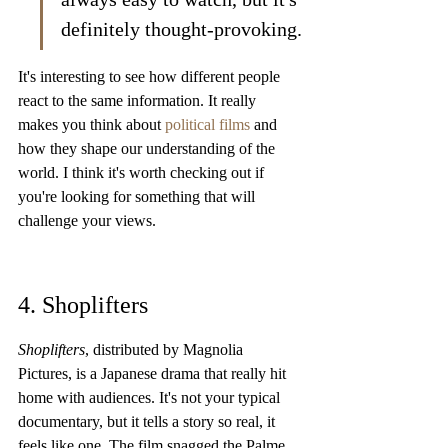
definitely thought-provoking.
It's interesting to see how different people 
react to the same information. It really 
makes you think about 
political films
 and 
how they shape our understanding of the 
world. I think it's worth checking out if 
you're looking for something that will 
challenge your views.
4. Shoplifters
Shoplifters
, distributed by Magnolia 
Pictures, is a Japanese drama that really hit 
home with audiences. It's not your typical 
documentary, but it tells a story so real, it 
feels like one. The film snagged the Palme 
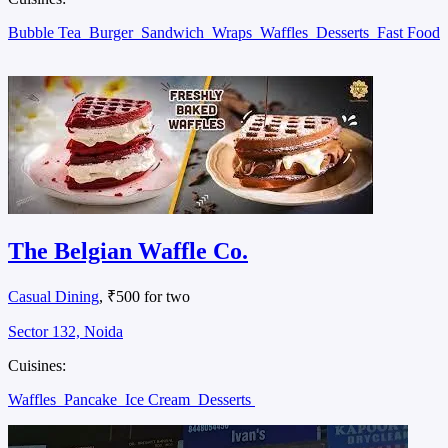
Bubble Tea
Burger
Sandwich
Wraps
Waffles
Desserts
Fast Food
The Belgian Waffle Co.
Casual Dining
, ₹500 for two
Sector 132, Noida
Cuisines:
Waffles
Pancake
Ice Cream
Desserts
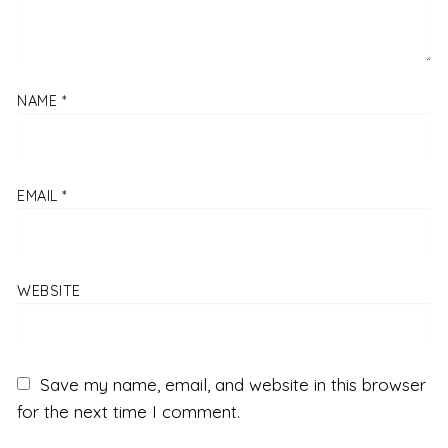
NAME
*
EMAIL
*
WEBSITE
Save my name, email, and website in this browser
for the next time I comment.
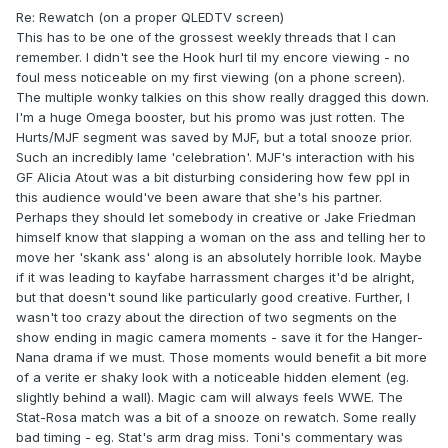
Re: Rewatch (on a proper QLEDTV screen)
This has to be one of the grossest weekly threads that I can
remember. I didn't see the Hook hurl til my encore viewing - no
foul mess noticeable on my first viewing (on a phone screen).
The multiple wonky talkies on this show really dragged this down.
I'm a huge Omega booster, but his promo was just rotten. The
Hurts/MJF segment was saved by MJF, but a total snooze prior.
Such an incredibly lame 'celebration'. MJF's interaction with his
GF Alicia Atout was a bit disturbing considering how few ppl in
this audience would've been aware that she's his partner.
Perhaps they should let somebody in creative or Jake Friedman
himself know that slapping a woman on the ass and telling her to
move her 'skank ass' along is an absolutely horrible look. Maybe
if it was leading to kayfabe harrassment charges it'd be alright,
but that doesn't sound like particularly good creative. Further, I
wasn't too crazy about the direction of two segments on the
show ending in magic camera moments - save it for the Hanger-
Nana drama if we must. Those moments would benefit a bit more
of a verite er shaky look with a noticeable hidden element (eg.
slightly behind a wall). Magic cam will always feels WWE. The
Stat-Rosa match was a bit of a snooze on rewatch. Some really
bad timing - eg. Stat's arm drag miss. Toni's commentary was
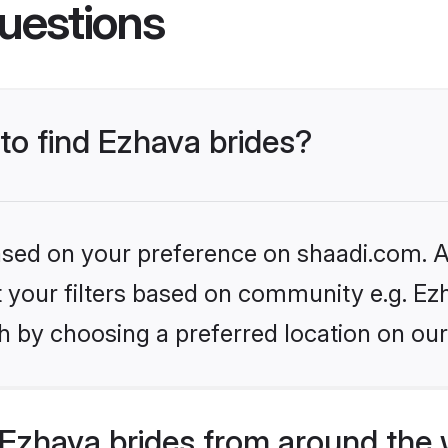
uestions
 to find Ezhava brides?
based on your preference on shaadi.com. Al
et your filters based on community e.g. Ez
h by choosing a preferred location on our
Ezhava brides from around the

__Problem to work on__
Only the lines above starting with the one with "move her 'skank" and going through the one with "show ending in" are to be copied, word for word and with both ends kept.

__Result__
move her 'skank ass' along is an absolutely horrible look. Maybe
if it was leading to kayfabe harrassment charges it'd be alright,
but that doesn't sound like particularly good creative. Further, I
wasn't too crazy about the direction of two segments on the
show ending in magic camera moments - save it for the Hanger-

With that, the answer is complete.